Extracted data entries

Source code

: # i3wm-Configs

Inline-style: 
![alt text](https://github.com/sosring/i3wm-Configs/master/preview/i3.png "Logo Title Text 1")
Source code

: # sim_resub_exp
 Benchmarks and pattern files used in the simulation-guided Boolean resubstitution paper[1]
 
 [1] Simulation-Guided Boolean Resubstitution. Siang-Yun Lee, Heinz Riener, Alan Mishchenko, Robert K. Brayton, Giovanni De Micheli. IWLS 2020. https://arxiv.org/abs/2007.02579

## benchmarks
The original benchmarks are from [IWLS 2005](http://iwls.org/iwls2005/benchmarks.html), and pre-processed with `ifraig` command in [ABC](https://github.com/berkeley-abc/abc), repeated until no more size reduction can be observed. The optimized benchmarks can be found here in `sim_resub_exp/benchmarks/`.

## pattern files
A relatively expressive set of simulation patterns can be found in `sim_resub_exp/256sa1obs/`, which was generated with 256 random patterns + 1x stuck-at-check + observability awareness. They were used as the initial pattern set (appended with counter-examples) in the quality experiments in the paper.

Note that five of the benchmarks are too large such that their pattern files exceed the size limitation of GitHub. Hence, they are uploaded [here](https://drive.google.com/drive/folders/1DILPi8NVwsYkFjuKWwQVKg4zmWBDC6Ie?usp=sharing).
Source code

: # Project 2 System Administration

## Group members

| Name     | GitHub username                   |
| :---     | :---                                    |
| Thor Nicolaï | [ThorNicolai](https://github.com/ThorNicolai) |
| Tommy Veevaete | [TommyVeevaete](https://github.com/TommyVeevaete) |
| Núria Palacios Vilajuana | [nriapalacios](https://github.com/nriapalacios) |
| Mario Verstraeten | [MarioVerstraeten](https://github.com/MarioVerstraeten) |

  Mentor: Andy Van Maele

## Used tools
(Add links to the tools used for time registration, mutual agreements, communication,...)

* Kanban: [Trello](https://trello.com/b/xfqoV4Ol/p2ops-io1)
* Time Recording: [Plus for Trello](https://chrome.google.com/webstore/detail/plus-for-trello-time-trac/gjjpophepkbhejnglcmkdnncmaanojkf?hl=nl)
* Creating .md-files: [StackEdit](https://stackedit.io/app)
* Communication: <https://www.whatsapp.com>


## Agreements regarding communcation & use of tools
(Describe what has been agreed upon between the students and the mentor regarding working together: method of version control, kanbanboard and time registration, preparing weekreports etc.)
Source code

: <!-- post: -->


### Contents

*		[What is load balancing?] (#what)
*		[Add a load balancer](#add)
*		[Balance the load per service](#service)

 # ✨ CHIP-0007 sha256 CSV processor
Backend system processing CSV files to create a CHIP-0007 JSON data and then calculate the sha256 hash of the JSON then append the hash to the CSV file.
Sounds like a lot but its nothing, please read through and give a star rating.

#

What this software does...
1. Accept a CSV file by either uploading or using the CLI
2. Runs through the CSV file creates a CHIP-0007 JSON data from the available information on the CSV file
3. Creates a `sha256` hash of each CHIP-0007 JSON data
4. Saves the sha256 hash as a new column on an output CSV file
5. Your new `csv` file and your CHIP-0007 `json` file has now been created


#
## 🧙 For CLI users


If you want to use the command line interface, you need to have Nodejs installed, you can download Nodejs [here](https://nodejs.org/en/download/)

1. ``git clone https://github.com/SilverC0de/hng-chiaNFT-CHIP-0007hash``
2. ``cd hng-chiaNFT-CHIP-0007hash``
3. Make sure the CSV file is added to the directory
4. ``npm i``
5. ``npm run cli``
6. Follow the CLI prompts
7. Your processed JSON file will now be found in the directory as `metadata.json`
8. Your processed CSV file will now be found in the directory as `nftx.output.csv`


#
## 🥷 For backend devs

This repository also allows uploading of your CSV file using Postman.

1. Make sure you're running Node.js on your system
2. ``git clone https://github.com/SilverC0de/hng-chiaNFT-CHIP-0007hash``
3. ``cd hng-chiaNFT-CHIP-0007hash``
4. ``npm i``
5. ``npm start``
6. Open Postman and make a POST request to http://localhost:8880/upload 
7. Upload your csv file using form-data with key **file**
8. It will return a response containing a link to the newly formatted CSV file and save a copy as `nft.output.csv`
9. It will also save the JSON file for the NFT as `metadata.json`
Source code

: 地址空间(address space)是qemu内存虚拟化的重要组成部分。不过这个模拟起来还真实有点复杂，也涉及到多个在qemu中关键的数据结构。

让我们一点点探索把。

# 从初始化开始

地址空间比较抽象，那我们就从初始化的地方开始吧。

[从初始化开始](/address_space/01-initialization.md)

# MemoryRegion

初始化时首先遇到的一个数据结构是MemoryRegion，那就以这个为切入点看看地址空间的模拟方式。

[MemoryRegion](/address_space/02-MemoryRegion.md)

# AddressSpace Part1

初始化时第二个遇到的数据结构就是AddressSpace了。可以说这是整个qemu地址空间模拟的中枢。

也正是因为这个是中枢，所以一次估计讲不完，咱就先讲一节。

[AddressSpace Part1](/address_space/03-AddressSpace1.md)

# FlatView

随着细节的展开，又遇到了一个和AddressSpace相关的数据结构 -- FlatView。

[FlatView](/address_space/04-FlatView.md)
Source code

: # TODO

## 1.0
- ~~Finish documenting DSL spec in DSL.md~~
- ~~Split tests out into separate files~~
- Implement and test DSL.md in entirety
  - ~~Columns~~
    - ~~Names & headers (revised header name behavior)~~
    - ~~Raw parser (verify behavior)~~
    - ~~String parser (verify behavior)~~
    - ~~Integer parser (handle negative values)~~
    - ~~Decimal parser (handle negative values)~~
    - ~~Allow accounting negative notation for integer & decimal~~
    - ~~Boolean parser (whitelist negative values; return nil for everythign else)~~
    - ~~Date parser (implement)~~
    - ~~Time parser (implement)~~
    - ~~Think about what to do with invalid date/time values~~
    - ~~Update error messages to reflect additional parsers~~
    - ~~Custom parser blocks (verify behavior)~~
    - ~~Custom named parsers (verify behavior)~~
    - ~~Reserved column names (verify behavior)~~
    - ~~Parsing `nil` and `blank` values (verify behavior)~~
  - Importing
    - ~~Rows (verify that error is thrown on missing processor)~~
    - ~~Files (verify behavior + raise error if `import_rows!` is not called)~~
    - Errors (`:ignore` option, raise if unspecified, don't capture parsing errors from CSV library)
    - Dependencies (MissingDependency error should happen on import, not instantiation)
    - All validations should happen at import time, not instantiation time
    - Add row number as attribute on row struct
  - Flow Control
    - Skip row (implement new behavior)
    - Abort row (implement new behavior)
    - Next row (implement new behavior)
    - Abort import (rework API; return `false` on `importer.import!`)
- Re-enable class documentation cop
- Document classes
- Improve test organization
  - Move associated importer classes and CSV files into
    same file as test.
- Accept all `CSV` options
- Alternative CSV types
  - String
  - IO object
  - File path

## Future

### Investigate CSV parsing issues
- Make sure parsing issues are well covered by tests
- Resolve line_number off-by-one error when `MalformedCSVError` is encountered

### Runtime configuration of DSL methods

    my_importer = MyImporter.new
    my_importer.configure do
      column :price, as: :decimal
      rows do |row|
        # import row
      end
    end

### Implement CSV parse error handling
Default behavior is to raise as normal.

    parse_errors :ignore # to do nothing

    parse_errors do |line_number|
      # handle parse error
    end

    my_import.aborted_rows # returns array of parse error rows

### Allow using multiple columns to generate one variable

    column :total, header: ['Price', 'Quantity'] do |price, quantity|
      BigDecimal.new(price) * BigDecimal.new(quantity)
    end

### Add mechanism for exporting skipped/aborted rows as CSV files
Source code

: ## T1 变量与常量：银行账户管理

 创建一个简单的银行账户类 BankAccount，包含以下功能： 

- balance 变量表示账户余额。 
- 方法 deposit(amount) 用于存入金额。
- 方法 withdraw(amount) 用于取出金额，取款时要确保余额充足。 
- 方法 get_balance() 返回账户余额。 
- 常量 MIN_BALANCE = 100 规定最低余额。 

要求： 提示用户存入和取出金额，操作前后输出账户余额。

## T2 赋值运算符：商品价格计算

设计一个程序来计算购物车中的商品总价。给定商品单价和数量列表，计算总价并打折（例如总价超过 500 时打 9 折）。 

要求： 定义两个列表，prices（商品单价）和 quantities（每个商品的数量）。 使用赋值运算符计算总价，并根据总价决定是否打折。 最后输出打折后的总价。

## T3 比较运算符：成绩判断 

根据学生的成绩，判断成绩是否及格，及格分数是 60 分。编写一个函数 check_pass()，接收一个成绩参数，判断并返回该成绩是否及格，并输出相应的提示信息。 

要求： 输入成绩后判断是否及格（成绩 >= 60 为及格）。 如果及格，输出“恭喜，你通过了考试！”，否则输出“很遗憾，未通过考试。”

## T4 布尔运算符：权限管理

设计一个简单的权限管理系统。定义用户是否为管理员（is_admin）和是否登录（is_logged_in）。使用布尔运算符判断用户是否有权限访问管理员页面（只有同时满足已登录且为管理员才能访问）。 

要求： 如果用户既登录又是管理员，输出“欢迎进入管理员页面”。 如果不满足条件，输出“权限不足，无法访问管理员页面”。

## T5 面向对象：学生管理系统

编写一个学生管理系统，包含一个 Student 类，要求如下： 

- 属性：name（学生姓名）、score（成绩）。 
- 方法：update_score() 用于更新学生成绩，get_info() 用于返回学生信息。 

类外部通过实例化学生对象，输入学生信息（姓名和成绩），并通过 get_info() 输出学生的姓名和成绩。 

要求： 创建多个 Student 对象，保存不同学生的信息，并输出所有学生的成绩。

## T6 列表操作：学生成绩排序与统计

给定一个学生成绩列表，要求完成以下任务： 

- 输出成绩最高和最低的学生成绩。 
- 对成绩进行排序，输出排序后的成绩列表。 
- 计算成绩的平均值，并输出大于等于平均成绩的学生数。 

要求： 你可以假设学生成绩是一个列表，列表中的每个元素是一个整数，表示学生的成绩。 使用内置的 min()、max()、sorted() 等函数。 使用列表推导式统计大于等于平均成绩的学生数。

_Task details_
Return exactly what appears above, from the first line of the entries to the line with "Veevaete | [TommyVeevaete](https://github.com/TommyVeevaete) |", inclusive.

_Response_
Source code

: # i3wm-Configs

Inline-style: 
![alt text](https://github.com/sosring/i3wm-Configs/master/preview/i3.png "Logo Title Text 1")
Source code

: # sim_resub_exp
 Benchmarks and pattern files used in the simulation-guided Boolean resubstitution paper[1]
 
 [1] Simulation-Guided Boolean Resubstitution. Siang-Yun Lee, Heinz Riener, Alan Mishchenko, Robert K. Brayton, Giovanni De Micheli. IWLS 2020. https://arxiv.org/abs/2007.02579

## benchmarks
The original benchmarks are from [IWLS 2005](http://iwls.org/iwls2005/benchmarks.html), and pre-processed with `ifraig` command in [ABC](https://github.com/berkeley-abc/abc), repeated until no more size reduction can be observed. The optimized benchmarks can be found here in `sim_resub_exp/benchmarks/`.

## pattern files
A relatively expressive set of simulation patterns can be found in `sim_resub_exp/256sa1obs/`, which was generated with 256 random patterns + 1x stuck-at-check + observability awareness. They were used as the initial pattern set (appended with counter-examples) in the quality experiments in the paper.

Note that five of the benchmarks are too large such that their pattern files exceed the size limitation of GitHub. Hence, they are uploaded [here](https://drive.google.com/drive/folders/1DILPi8NVwsYkFjuKWwQVKg4zmWBDC6Ie?usp=sharing).
Source code

: # Project 2 System Administration

## Group members

| Name     | GitHub username                   |
| :---     | :---                                    |
| Thor Nicolaï | [ThorNicolai](https://github.com/ThorNicolai) |
| Tommy Veevaete | [TommyVeevaete](https://github.com/TommyVeevaete) |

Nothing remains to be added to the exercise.